§ Task prompt
Locate each line in the records below that contains the string "horizontal", with case counting, and copy those lines.

§ Stored data

═══

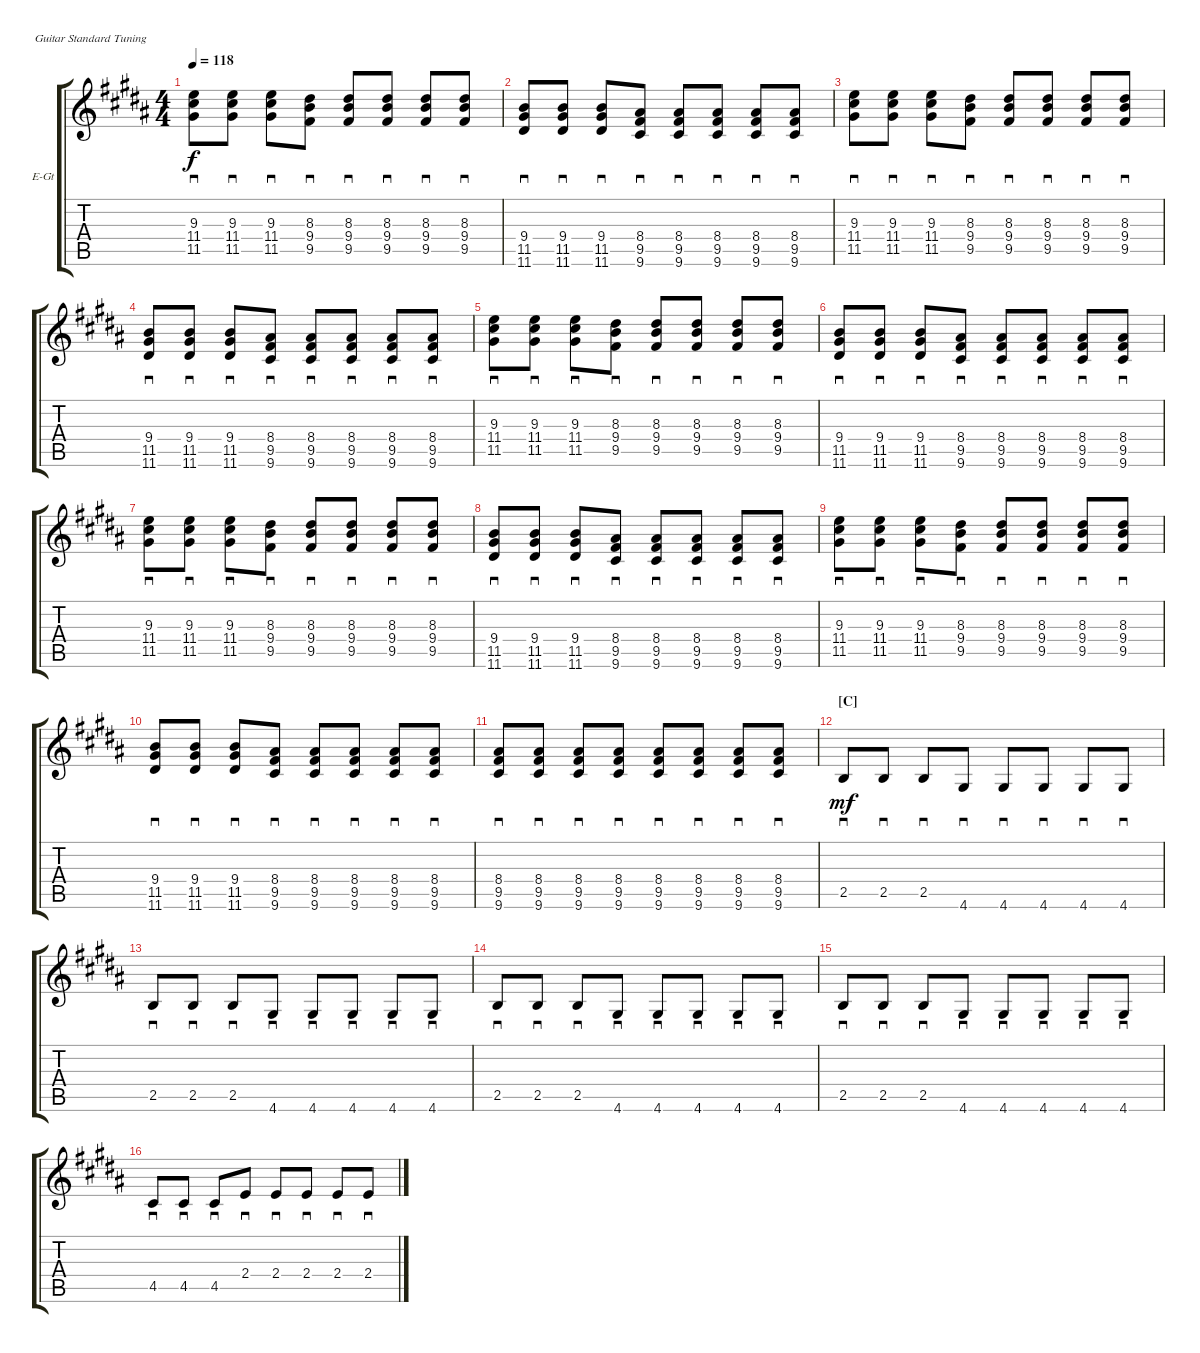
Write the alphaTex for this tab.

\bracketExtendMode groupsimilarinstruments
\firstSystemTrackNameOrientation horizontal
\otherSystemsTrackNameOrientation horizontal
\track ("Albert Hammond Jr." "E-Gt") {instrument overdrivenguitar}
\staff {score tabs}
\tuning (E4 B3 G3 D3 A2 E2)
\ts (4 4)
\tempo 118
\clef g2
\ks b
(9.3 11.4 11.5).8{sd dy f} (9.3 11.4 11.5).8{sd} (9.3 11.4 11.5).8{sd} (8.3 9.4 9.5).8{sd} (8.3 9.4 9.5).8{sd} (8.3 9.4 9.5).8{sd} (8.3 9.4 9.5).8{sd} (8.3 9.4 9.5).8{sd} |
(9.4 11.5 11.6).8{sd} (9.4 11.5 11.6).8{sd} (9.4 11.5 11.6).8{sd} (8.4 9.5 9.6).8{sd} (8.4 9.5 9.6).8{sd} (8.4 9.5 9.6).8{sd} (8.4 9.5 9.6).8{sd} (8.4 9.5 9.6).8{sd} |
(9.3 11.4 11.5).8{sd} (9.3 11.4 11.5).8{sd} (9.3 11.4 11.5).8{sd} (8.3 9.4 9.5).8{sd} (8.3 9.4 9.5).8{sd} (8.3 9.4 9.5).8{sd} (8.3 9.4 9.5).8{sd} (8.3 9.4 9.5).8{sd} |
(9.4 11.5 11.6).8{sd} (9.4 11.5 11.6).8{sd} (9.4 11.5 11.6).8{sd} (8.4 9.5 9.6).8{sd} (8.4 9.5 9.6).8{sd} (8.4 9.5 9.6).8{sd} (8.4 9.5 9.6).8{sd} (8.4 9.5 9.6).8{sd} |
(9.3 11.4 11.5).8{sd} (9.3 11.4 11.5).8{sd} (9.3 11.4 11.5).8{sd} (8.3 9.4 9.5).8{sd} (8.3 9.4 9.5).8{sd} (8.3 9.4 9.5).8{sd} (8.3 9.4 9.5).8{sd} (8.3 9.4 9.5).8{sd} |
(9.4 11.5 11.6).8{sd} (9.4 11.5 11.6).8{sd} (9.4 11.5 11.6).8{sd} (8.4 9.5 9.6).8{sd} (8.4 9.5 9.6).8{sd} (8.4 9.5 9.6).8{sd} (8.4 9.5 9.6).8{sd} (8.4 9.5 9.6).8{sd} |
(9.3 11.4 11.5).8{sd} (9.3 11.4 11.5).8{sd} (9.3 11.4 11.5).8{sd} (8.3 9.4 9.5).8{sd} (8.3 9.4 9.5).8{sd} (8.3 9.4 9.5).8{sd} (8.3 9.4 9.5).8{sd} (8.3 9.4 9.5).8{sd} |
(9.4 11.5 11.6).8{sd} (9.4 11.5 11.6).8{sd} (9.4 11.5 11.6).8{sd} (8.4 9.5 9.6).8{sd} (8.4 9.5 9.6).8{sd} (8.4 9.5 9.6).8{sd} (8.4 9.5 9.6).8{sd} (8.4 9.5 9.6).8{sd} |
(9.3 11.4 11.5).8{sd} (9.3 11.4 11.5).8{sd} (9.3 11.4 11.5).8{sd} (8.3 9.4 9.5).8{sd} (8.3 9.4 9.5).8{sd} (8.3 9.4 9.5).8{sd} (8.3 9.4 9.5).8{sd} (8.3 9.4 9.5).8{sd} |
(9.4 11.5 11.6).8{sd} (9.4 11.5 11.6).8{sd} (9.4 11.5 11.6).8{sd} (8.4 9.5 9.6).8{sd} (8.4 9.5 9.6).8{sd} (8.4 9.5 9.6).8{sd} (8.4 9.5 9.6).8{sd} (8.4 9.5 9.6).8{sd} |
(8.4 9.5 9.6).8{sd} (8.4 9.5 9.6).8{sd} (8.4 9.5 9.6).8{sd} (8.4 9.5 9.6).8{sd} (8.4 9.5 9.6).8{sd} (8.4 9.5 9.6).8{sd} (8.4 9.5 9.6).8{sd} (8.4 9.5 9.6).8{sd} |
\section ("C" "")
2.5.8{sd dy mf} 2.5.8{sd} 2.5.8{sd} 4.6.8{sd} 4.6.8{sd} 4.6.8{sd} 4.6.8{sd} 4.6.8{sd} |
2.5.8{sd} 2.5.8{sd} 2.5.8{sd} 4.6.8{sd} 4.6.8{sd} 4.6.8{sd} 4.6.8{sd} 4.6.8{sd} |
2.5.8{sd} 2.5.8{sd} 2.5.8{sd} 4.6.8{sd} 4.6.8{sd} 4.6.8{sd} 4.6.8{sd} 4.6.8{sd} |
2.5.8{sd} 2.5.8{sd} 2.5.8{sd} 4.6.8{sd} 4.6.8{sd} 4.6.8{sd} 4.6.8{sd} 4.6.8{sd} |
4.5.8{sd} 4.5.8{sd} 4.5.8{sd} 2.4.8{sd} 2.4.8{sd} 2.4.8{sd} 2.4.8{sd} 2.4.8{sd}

═══

§ Task solution
\firstSystemTrackNameOrientation horizontal
\otherSystemsTrackNameOrientation horizontal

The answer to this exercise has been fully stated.